Cochlear Implants Offer Sound Benefits

Cochlear Implants Offer Sound Benefits

Cochlear implants give kids with severe to profound hearing loss the hope of knowing their dog’s bark, their mom’s soothing lullaby, or their teacher’s voice. In a world wired for sound, such implants can open the door to a new life.

More than 28,000 U.S. kids now use these small, complex electronic devices to gain a sense of sound. Children with cochlear implants rate their quality of life as highly as children with normal hearing, according to a study in Otolaryngology—Head and Neck Surgery.

The implants have two main parts. An external portion sits behind the ear, and a small device is surgically placed under the skin just above the ear. The implant doesn’t “restore” or “cure” hearing. Instead, it allows the perception of the sensation of sound. When coupled with therapy, cochlear implants can help young children acquire speech, language, and social skills.

Implants as Young as 1

Most children who get implants are 2 to 6 years old. However, kids as young as 1 can receive them. The earlier they’re implanted, the greater the opportunity for exposure to sounds that can be crucial as children learn to talk. Older kids, and even adults, may also receive cochlear implants.

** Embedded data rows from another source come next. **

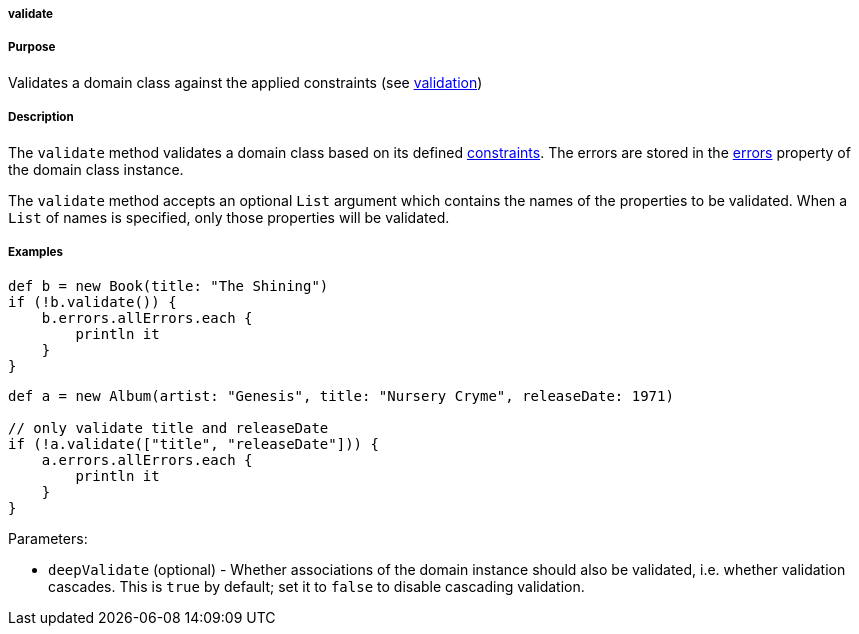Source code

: 
===== validate



===== Purpose


Validates a domain class against the applied constraints (see link:validation.html[validation])


===== Description


The `validate` method validates a domain class based on its defined <<constraints,constraints>>. The errors are stored in the link:../ref/Domain%20Classes/errors.html[errors] property of the domain class instance.

The `validate` method accepts an optional `List` argument which contains the names of the properties to be validated. When a `List` of names is specified, only those properties will be validated.


===== Examples


[source,java]
----
def b = new Book(title: "The Shining")
if (!b.validate()) {
    b.errors.allErrors.each {
        println it
    }
}
----

[source,java]
----
def a = new Album(artist: "Genesis", title: "Nursery Cryme", releaseDate: 1971)

// only validate title and releaseDate
if (!a.validate(["title", "releaseDate"])) {
    a.errors.allErrors.each {
        println it
    }
}
----

Parameters:

* `deepValidate` (optional) - Whether associations of the domain instance should also be validated, i.e. whether validation cascades. This is `true` by default; set it to `false` to disable cascading validation.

After an implant, hearing ranges from a near normal ability to understand speech to no hearing benefit at all. However, most kids with implants perceive sounds that vary from rustling leaves, footsteps, and whistling teakettles to slamming doors, running engines, and ringing telephones.

Implants can also increase the ability to read lips because they can enhance the understanding of speech.

Risks of Side Effects

Nerves that control the facial muscles pass through the middle ear near the implant site. There’s a risk surgery could injure those nerves, resulting in temporary or permanent weakening, or even paralysis, on that side of the face. The nerve responsible for the tongue’s taste sensation runs through the same area and could be hurt during surgery, too.

There’s a slight risk for post-operative dizziness, infection, ringing in the ear, and rejection of the implant. And implantation requires the use of sedatives that also carry some risk.

But for most people, the odds of complications are extremely low. Your child’s doctor can explain the risks, and how likely they are to be outweighed by the benefits of implantation.